Input Format

Table 1 is a summary of the input format that consists of a list of <specifier, attribute> pairs. These attributes are the essential tokens and delimiters needed in scanning the input index file. Default string constants are enclosed in double quotes ("...") and character constants are in single quotes ('x'). The user can override the default value by specifying a specifier and a new attribute in the format file or property sheet. The attribute of keyword is self-explanatory; arg_open and arg_close denote the argument opening and closing delimiters, respectively. The meanings of special operators such as level, actual, and encap are described above.

The two range delimiters range_open and range_close are used with the encap operator. When range_open immediately follows encap (i.e., \index{...|(...}), it tells the index processor that an explicit range is starting. Conversely range_close signals the closing of a range. In our design, three or more successive page numbers are abbreviated as a range implicitly. This implicit range formation can be turned off if an indexed term represents logically distinct concepts in different pages. When the implicit range is disabled, explicit page ranges can be enforced by using the two range delimiters range_open and range_close. Therefore, it is possible to index an entire section or a large piece of text related to a certain concept without having to insert an index command in every single page.

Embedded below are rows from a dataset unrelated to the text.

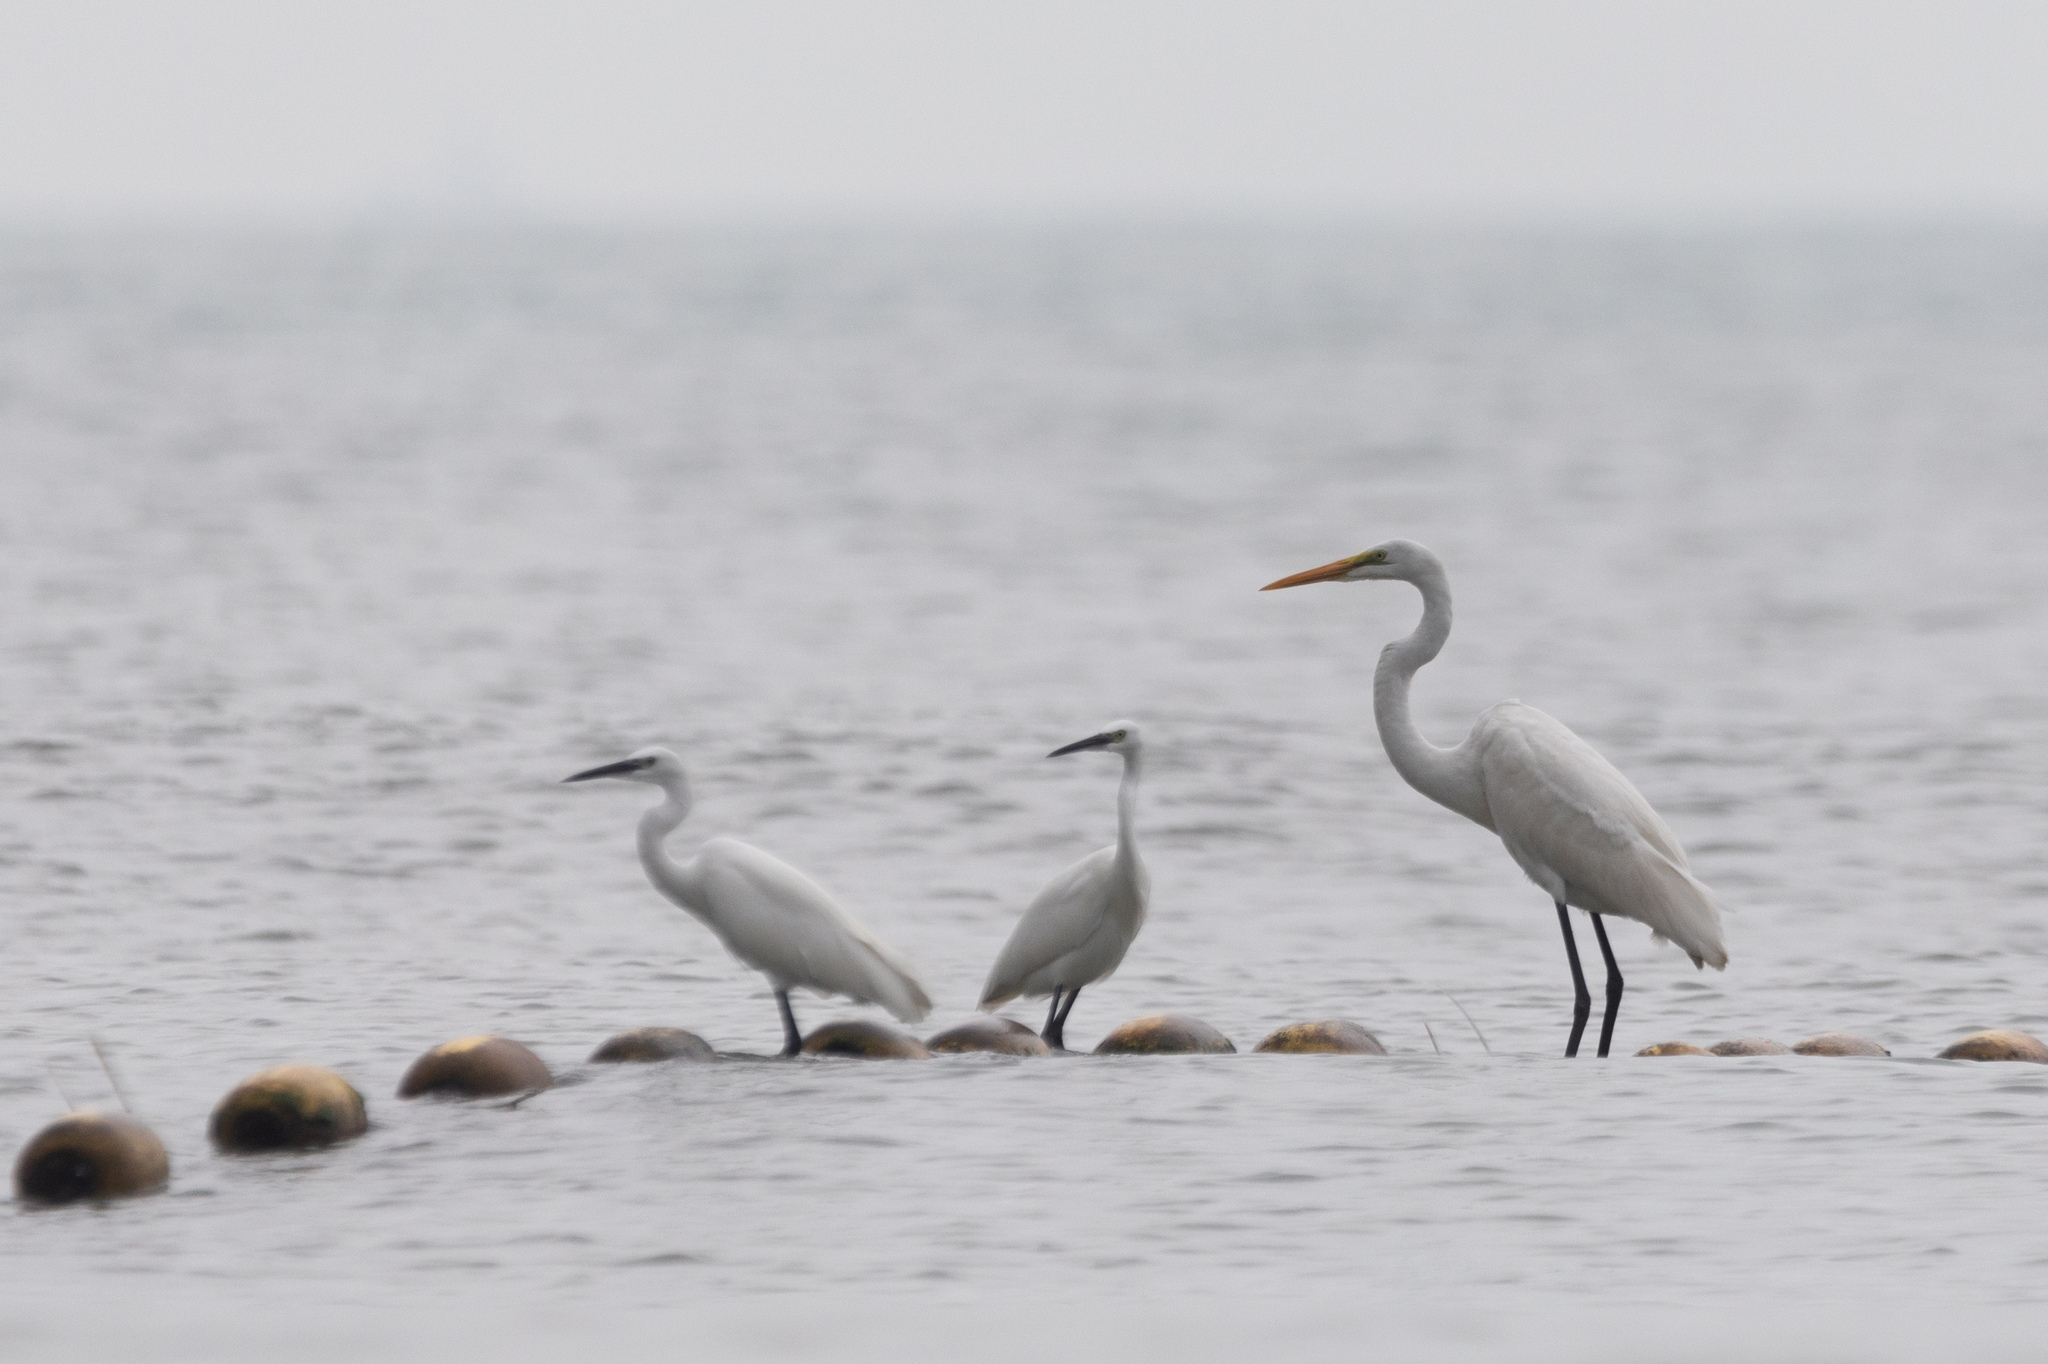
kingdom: Animalia
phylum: Chordata
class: Aves
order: Pelecaniformes
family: Ardeidae
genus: Egretta
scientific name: Egretta garzetta
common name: Little egret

The quote operator is used to escape symbols. Thus \index{foo"@goo} means a sort key of foo@goo rather than a sort key of foo" and an actual key of goo. As an exception, quote, when preceded by escape (i.e. \index{...\"...}), does not escape its succeeding letter. This special case is included because \" is the umlaut command in TEX. Requiring quote itself to be quoted in this case (i.e. \"") is feasible but somewhat awkward; quote and escape must be distinct.

A page number can be a composite of one or more fields separated by the delimiter bound to page_compositor (e.g., II-12 for page 12 of Chapter II). This attribute allows the lexical analyzer to separate these fields, simplifying the sorting of page numbers.